------ Records for the task ------

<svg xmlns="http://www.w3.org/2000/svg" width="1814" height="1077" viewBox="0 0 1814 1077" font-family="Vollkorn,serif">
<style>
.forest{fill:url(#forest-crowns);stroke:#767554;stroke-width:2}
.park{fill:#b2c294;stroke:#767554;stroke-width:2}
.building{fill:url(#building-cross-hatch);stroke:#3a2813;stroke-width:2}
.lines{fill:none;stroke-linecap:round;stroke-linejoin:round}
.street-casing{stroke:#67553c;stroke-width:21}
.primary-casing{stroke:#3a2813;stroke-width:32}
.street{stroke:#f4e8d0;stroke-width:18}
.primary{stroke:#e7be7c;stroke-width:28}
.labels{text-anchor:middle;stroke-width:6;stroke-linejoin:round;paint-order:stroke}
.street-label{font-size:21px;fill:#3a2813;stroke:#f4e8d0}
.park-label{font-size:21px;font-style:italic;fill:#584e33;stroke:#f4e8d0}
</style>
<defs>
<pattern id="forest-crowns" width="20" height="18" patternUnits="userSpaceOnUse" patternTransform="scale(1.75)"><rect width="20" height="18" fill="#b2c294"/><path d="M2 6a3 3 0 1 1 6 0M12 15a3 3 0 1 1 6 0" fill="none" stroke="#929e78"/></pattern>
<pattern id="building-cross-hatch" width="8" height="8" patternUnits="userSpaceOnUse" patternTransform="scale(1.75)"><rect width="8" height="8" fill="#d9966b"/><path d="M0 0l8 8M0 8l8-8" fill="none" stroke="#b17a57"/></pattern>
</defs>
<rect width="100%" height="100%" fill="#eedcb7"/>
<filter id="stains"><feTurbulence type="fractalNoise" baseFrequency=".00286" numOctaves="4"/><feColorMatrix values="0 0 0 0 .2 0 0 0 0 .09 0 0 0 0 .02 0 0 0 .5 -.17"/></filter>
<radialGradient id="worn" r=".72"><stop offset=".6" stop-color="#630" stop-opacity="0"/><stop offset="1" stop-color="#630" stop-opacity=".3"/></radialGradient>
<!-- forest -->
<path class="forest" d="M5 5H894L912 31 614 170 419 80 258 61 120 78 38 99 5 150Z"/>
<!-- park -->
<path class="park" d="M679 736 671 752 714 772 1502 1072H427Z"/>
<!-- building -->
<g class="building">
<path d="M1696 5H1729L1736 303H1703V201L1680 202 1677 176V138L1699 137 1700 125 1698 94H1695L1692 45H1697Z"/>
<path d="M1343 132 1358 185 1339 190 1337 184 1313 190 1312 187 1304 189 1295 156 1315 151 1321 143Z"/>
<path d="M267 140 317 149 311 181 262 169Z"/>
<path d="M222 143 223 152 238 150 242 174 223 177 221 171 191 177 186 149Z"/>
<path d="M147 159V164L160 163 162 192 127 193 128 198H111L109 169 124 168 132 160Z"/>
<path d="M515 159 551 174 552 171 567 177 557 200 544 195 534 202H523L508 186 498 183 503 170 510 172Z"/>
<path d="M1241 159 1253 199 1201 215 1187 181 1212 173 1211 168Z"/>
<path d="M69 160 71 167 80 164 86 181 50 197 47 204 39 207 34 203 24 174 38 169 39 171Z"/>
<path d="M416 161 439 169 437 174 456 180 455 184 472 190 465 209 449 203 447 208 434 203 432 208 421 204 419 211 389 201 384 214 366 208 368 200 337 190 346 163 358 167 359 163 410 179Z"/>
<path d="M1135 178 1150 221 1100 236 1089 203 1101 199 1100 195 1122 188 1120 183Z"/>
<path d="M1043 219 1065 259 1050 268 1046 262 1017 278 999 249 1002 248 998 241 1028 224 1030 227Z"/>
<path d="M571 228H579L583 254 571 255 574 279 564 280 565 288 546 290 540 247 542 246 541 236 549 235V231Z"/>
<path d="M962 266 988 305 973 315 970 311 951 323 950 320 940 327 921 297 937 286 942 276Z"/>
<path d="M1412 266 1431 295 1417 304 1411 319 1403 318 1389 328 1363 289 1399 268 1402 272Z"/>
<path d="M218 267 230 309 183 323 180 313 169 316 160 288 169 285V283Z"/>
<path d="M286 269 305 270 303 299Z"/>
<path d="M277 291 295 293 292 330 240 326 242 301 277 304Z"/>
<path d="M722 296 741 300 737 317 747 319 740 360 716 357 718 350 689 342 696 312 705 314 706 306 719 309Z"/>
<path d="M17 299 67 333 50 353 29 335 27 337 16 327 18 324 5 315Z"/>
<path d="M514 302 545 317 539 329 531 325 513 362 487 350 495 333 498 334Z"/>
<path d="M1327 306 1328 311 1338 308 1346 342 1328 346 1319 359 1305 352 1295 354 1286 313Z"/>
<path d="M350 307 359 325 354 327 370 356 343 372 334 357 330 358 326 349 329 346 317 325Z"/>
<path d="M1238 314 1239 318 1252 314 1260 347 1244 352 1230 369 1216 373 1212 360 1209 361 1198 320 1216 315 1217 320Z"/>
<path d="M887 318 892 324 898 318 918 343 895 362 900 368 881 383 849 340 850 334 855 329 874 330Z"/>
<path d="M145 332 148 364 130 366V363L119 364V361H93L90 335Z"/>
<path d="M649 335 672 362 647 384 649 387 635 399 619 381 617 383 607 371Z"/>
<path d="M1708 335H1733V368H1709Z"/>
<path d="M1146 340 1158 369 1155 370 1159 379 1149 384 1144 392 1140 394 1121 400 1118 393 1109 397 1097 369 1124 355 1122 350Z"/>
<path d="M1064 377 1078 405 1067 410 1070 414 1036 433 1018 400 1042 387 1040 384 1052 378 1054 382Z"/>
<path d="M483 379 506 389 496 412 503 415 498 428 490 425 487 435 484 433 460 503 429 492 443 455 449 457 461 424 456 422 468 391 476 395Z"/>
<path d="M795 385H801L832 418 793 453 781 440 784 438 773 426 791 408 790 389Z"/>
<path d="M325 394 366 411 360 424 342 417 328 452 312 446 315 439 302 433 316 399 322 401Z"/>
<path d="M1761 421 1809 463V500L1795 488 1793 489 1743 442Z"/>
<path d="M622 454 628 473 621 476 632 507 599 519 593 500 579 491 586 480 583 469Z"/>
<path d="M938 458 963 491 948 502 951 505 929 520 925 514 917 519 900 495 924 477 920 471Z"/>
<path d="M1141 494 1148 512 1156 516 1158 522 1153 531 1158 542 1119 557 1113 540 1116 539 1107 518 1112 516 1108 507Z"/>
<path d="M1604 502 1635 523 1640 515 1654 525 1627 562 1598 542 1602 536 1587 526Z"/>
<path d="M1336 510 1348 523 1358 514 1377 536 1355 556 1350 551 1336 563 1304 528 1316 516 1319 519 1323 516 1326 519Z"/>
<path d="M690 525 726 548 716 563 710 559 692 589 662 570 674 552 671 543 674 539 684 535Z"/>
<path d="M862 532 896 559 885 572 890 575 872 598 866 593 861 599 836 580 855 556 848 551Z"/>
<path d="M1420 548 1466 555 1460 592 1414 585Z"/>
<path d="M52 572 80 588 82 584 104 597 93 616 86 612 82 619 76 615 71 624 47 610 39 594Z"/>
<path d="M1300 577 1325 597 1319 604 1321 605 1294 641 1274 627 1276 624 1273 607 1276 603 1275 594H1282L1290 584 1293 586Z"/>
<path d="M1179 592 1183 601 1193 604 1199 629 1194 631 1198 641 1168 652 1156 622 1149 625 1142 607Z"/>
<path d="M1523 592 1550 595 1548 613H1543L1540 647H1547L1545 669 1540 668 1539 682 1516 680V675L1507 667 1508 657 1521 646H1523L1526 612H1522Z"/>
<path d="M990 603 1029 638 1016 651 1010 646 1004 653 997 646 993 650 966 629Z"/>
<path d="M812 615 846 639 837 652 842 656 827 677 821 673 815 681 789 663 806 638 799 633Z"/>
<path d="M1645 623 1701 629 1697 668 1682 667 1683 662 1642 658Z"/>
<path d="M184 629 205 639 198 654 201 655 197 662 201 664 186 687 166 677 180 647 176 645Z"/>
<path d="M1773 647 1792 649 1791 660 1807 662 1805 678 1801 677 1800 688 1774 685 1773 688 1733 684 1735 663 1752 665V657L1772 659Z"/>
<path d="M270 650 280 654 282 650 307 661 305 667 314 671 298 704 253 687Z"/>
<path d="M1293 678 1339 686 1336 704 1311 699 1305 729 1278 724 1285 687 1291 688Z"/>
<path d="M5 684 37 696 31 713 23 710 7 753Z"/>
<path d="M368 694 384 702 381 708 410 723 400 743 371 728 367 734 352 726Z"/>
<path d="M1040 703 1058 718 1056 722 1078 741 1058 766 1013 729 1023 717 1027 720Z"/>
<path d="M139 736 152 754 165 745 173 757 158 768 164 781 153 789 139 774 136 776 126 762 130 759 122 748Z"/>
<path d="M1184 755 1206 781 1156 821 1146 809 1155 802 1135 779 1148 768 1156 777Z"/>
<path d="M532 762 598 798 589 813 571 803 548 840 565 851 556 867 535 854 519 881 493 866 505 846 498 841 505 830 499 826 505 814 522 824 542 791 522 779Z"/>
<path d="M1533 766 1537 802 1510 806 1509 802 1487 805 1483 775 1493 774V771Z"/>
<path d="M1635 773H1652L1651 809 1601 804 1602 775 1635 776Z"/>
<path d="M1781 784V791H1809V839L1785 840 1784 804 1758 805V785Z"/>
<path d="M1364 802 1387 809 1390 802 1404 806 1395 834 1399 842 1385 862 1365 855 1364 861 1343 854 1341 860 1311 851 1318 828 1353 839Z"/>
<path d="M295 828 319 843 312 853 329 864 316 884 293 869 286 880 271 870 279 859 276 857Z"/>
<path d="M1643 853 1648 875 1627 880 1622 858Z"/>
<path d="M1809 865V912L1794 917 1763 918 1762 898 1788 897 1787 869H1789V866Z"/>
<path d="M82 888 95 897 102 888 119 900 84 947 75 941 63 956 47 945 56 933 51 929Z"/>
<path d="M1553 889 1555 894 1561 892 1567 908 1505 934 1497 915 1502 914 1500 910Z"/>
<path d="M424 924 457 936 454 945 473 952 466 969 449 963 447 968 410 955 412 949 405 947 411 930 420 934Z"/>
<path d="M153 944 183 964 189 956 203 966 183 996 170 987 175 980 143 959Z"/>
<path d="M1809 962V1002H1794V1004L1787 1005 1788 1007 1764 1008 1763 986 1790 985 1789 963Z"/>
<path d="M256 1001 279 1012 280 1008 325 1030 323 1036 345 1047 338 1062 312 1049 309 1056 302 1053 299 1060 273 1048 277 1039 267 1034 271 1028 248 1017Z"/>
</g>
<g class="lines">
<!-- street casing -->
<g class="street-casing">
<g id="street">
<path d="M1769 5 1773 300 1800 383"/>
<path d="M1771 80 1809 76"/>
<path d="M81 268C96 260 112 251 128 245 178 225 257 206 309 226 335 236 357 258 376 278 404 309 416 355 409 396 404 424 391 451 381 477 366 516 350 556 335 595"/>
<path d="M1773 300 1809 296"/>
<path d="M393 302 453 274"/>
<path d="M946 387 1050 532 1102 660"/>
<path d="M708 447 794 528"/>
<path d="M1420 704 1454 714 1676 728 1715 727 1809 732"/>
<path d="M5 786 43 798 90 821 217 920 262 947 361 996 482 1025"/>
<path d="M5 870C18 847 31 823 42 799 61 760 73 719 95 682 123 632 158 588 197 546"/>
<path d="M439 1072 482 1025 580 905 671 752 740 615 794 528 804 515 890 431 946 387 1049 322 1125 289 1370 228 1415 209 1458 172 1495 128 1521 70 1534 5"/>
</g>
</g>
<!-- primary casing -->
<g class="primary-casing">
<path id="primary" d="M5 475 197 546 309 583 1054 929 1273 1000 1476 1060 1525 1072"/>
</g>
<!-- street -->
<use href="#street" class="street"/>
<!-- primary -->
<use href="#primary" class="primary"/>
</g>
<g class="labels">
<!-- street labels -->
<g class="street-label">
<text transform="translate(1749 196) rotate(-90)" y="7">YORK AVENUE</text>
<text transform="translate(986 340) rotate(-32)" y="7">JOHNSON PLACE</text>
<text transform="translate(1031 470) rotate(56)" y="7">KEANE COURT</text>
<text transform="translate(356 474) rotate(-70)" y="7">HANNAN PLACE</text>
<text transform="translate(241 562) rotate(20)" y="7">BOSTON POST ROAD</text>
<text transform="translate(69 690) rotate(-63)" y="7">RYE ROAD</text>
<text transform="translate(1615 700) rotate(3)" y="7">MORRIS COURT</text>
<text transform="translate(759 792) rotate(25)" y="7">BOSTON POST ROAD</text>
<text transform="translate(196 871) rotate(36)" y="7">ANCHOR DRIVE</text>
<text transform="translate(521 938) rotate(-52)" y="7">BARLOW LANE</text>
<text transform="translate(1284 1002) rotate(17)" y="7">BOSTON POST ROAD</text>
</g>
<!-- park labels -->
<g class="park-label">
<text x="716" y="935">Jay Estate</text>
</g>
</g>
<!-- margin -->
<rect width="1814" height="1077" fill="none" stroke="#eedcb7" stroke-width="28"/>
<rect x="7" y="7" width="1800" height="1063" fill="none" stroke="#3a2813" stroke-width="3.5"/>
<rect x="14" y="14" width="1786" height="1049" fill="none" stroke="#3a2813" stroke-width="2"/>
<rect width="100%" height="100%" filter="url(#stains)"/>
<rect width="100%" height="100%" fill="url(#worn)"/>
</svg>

------

- Directions -
Return every line of the preceding records in which the word "worn" appears.

- Response to the task -
<radialGradient id="worn" r=".72"><stop offset=".6" stop-color="#630" stop-opacity="0"/><stop offset="1" stop-color="#630" stop-opacity=".3"/></radialGradient>
<rect width="100%" height="100%" fill="url(#worn)"/>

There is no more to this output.